### KUTIPAN SUMBER
━━━━━━━━━━━━━━━━

Berbicara tentang perempuan menulis, saat ini telah banyak bermunculan penulis-penulis perempuan. Sebut saja Djenar Mahesa Ayu, Dewi Lestari, Ayu Utami, atau Fira Basuki. Tulisan-tulisan penulis perempuan itu Nampak menghiasi di berbagai toko buku. Fenomena ini menunjukkan peningkatan melek huruf dan intelektualitas perempuan. Beberapa dari penulis perempuan tersebut membawa misi tersendiri, misalnya menyebarkan wacana tentang ketidakadilan yang ada di dunia perempuan serta perspektif kesetaraan dan kemanusiaan yang sudah seharusnya ada dalam kehidupan.
Meski demikian, menulis masih belum menjadi kebiasaan perempuan. Hal ini masih diperparah dengan masih rendahnya tingkat pendidikan untuk anak perempuan. Selain itu, beban pekerjaan rumah tangga acapkali dijadikan alasan untuk tidak menulis. Padahal sekecil apapun pengalaman akan lebih baik jika dituliskan. Tulisan ini selanjutnhya akan menjadi bahan pembelajaran di masa depan. Tidak hanya untuk diri sendiri, namun juga untuk anak cucu kita.
Kartini barangkali adalah perempuan yang berpikir melampaui masanya. Bagaimana tidak, pemikiran-pemikiran mengenai kebebasan, persamaan serta pengamatan yang tajam tersebut lahir dari pemikiran seorang anak perempuan berusia 14 tahun. Hal ini tentu saja terkait dengan adanya refleksi kritis yang telah terjadi dalam pemikiran Kartini. Jika kita bandingkan dengan anak muda (baca perempuan) sekarang, dimana sehari-harinya banyak mendapat terpaan budaya konsumerisme dan hedonisme melalui media, apakah kesadaran kritisnya dapat terbangun? Membaca mengalami reduksi makna menjadi membaca majalah, iklan dan sebagainya, sementara menulis menjadi hanya sekedar menulis tugas kuliah, atau menyalin catatan.

━━━━━━━━━━━━━━━━

### CUPLIKAN DATA
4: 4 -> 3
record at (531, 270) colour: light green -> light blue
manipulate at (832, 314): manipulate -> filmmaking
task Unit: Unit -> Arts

━━━━━━━━━━━━━━━━

### PETUNJUK TUGAS
Tolong ulangi bagian kutipan tentang perempuan menulis, mulai dari "Meski demikian, menulis" hingga "anak cucu kita.", tanpa mengubah satu kata pun. Daftar di atas diambil dari sumber lain.

### JAWABAN TUGAS
Meski demikian, menulis masih belum menjadi kebiasaan perempuan. Hal ini masih diperparah dengan masih rendahnya tingkat pendidikan untuk anak perempuan. Selain itu, beban pekerjaan rumah tangga acapkali dijadikan alasan untuk tidak menulis. Padahal sekecil apapun pengalaman akan lebih baik jika dituliskan. Tulisan ini selanjutnhya akan menjadi bahan pembelajaran di masa depan. Tidak hanya untuk diri sendiri, namun juga untuk anak cucu kita.